Three times a week or so, I bike eight miles to work. After making it up The Hill from hell and parking my bike, I walk up four flights of stairs to the showers, and then back down, and then up a couple more to get to my office. Some days I feel the ride more than others--some day I feel the ride to work and other days I feel the ride from work--but I generally do feel those stairs. The stairs, especially (or sometimes the Hill), remind me that fitness isn't about not feeling it; it's about knowing that you'll make it even if it hurts. And the more you hurt regularly, the less you'll hurt on vacation.
We didn't deliberately plan an active trip, but the places on our itinerary were not designed for inactivity; if you want to get around, you have to move your body. You have to walk the old city walls and climb the clock towers. I suppose you don’t have to kayak or cycle, but you'd miss out if you don’t.
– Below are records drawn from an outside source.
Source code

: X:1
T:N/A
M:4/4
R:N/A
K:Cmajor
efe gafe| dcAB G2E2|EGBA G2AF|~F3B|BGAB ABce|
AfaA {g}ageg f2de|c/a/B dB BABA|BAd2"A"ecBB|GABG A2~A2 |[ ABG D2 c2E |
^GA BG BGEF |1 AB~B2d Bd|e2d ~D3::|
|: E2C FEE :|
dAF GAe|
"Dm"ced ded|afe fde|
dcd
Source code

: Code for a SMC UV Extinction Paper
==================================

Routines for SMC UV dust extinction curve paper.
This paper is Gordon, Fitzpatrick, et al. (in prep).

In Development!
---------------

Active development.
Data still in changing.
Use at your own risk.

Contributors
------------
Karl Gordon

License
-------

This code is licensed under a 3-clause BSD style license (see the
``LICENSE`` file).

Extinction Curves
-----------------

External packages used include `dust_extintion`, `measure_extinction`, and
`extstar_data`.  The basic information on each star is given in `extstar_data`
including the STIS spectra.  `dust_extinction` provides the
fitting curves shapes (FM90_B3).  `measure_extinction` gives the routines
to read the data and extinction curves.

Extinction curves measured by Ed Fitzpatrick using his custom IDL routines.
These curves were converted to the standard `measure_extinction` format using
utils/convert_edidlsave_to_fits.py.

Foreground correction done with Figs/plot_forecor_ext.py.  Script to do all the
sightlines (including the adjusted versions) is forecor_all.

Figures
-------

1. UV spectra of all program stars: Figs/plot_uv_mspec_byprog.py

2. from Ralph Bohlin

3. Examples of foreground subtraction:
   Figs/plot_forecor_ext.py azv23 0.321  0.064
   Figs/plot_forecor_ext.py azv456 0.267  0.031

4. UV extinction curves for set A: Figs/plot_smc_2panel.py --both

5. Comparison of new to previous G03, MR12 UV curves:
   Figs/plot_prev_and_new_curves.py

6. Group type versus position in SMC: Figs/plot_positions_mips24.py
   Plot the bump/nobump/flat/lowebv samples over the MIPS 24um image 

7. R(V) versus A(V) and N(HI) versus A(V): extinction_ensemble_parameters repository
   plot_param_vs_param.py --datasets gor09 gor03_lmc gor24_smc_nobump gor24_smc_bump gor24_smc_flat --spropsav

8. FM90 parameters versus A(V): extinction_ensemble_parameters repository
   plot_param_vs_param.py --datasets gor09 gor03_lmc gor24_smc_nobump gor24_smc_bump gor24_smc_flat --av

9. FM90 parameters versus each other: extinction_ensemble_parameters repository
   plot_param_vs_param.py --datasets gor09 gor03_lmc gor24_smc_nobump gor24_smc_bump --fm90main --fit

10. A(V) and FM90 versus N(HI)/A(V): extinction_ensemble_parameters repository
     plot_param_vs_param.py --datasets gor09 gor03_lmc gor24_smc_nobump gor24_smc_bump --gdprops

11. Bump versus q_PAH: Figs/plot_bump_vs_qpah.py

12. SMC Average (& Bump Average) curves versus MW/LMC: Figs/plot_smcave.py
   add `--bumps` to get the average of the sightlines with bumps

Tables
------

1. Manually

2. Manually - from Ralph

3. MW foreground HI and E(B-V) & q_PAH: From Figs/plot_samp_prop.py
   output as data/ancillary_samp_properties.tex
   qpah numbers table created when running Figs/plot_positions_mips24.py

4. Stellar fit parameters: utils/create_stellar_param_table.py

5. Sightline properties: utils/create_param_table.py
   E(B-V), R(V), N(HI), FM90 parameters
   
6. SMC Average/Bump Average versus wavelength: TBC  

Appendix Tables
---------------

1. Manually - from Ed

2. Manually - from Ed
My phone counted 22,671 steps the day I arrived in Tirana—and I didn’t get there until 3pm, and 30,526 the day after. Even on days where we spent five or six hours on a bus or in a car, we moved. The day that started with a six-hour bus ride to Kotor clocked in at 15,000 or so steps, and 17,000 the day after that. Once we settled into places where we didn’t constantly need to coordinate or use maps, I started leaving my phone in the apartments, so I don’t have the data from those days, but I know that K’s phone counted 16 miles the day we were at Plitvice.
We felt some of the walking and hiking. I certainly felt the cycling and the kayaking. But it was tough in a good way; I knew I could do it. Because I do it regularly. I say this without a trace of smugness; I
know how hard it is to get in shape. I initially got in shape back in the day
because my lifestyle demanded it (I had to be somewhere by a certain time,
within half an hour of leaving work, and cycling was the only way to do it). I
hated every minute of it until I didn’t. Once I got in shape—probably about six
weeks after starting—I didn’t want the bike ride to be over. Everyone feels
better when they exercise. Everyone benefits from being more mobile.
***
There was a bit too much sitting (and for the drivers, too much driving) but the movement was what made it tolerable. On
the long drives, we listened to podcasts, including some episodes of Wait,
Wait, Don’t Tell Me. There was a sense of disconnect in listening to this quintessentailly American show in a very foreign landscape, in these foreign lands. Foreign even as everyone we interacted with spoke English. The tours—the
walking tour, kayaking tour, etc.—were in English. Signs and descriptors were
in English. If you were a foreign tourist who didn’t speak the local language
or English, you were SOL. People asked us where we were from and were sometimes
surprised when we told them. There are more European and other tourists in the
area than Americans, or maybe we didn’t look the part, whatever that means.
***
Some standards were better, others worse. I do like reliable western plumbing, and I say that as someone who has very reliable, very low-flow toilets. Public toilets were often pay toilets (thumbs down, but I get it).Wifi was an expected thing (in restaurants, etc.), as it is in so many places outside the U.S. My cab driver into Tirana from the airport had wifi in the cab (well, I guess I hotspotted off his phone).
The buses were clean, and the regional flights were nice. Even on the small planes, including the turbo-prop to Zurich, there was sufficient leg room. I don’t need much, but it’s nice to not have a seatback jammed directly in front of your nose, which I did experience on the way to Miami and back just over a month ago. Regarding the long-hauls, I was excited about Austrian Air on the way out and not so much about United on the way back, but United was very comfortable with great service and Austrian was meh—they were apparently bought out by Lufthansa and it showed. On the way over I was seated next to a massive (tall and big boned, not overweight) Austrian woman who openly resented the fact that someone was occupying the adjacent seat; throughout the two or so hours that I slept, I’d intermittently wake up and find her limbs in my space. Bitch, if you need two seats, buy two seats. Buy business class. Your (tall) size is not my problem. I’m merely claiming my own space, not size-shaming or stigmatizing. If you need more space, for whatever reason, you’re not entitled to mine.